Work instruction: Print every line of the listing below, starting with the line that holds "exposure_s: 1/160" and going on through the line that holds "f_number: 2.3", both included, and print nothing else.

Information:
++++++++
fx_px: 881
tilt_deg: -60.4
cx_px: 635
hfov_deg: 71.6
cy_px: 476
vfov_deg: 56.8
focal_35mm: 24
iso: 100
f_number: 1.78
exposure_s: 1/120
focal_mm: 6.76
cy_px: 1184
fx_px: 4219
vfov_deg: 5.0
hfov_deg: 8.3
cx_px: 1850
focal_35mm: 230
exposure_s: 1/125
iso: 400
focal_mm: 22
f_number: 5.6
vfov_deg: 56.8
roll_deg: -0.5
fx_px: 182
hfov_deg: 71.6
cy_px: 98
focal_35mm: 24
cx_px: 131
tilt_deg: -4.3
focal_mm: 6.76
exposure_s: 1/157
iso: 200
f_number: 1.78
++++++++
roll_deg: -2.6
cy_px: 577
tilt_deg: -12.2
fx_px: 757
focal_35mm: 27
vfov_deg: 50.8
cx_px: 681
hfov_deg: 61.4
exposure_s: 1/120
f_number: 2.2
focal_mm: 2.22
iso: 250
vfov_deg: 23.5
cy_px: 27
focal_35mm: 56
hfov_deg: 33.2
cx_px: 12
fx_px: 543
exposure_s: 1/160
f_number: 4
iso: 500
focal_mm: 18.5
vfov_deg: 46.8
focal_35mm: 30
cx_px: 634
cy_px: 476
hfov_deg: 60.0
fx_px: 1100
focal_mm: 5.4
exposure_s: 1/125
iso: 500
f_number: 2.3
++++++++
Response:
exposure_s: 1/160
f_number: 4
iso: 500
focal_mm: 18.5
vfov_deg: 46.8
focal_35mm: 30
cx_px: 634
cy_px: 476
hfov_deg: 60.0
fx_px: 1100
focal_mm: 5.4
exposure_s: 1/125
iso: 500
f_number: 2.3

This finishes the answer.